# Sketch for my C Minor Piano Sonata



## daniel.fahimi (3 mo ago)

Tell me what you think!


----------



## Chat Noir (4 mo ago)

Starts great, wanders off a bit from about 12 bars before where it finishes. Has potential, keep going!


----------



## Rogerx (Apr 27, 2018)

I am with Chat noir, towards the end it's getting strange, love to hear more work from you.


----------



## bagpipers (Jun 29, 2013)

Why C minor it's the 21st century ,ditch the key sig and write free form,I have not an opus with a key signature since I was 19 and I'm 47


----------



## Chat Noir (4 mo ago)

bagpipers said:


> Why C minor it's the 21st century ,ditch the key sig and write free form,I have not an opus with a key signature since I was 19 and I'm 47


“There is still plenty of good music to be written in C major.”
-- Arnold Schoenberg
(might be a misattribution).


----------



## Vasks (Dec 9, 2013)

At the tempo of your playback mss. 36-37 and 40-42 are physically improbable.


----------



## Chat Noir (4 mo ago)

Vasks said:


> At the tempo of your playback mss. 36-37 and 40-42 are physically improbable.


I wouldn't say that! It would just need an actual pianist.There is plenty of piano music people have thought 'improbable'. Some of it is in the repertoire.


----------



## hammeredklavier (Feb 18, 2018)

bagpipers said:


> I have not an opus with a key signature since I was 19 and I'm 47


I'll be looking forward to hear your atonal medley ensembles for bagpipes.


----------



## bagpipers (Jun 29, 2013)

hammeredklavier said:


> I'll be looking forward to hear your atonal medley ensembles for bagpipes.


I'm semi-atonal ,I mix it up.
Bagpipers handle was a reference to the first movement of "Sonatina" by Bartok,I don't play bag pipes LOL


----------



## mikeh375 (Sep 7, 2017)

Vasks said:


> At the tempo of your playback mss. 36-37 and 40-42 are physically improbable.

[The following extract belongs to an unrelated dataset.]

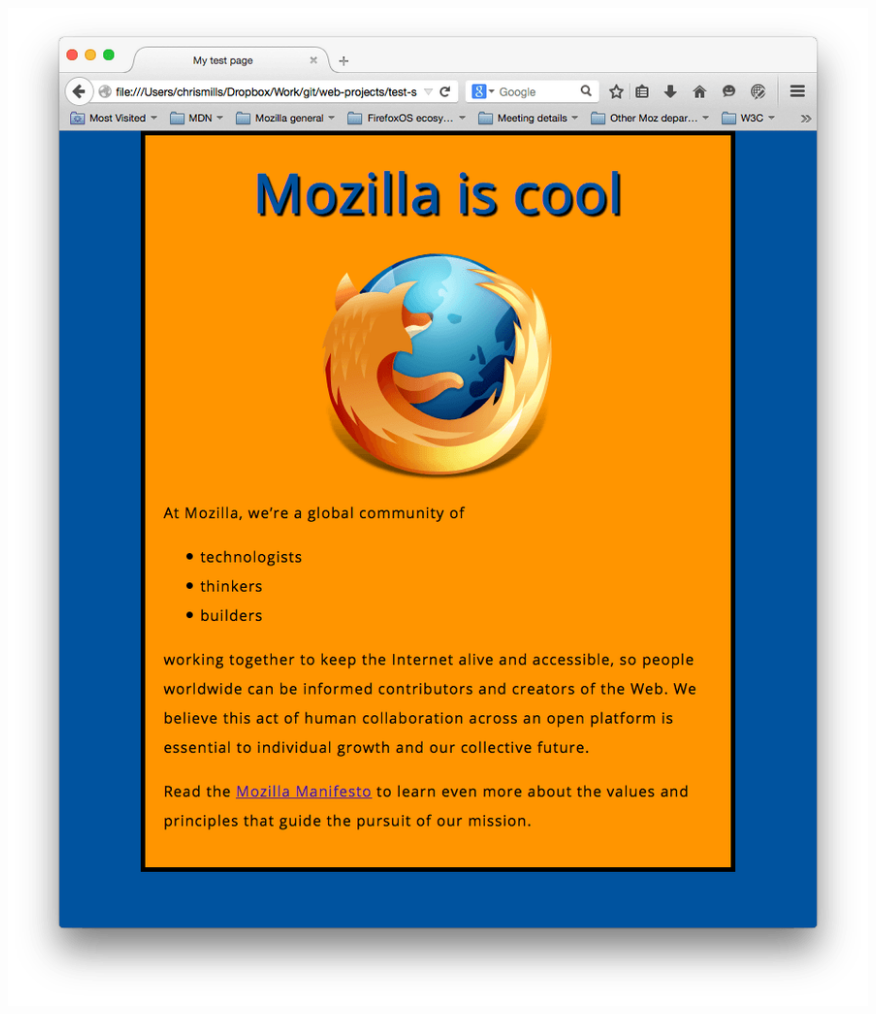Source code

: ![a mozilla logo, centered, and a header and paragraphs. It now looks nicely styled, with a blue background for the whole page and orange background for the centered main content strip.](img/website-screenshot-final.png)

I agree. The octaves are also an unnecessary addition to the runs because they rob the music of the easy facility and therefore clarity required for performing musically this style of writing imo. The effectiveness shown in the single note lh runs prior to the octaves are much more appropriate and technically sensible.
Keep up the good work @daniel.fahimi and keep your ears and mind open to exploration of new sound too as you are clearly developing some basic techniques nicely.


----------



## Bwv 1080 (Dec 31, 2018)

nice start, agree with Mike about the octaves and it sounds like after the first phrase it goes straight into a development section around the augmented 6th chord on Db, to my ears it needs to bridge to another theme in the dominant (or some other key) and save some of those modulations for the B or development section. Also the repeated chords in mm 4 and 8 sound sing-songy - a single chord held for the full bar in measures work better as an opening. Also, too many root position chords and some parallel 5ths for the style


----------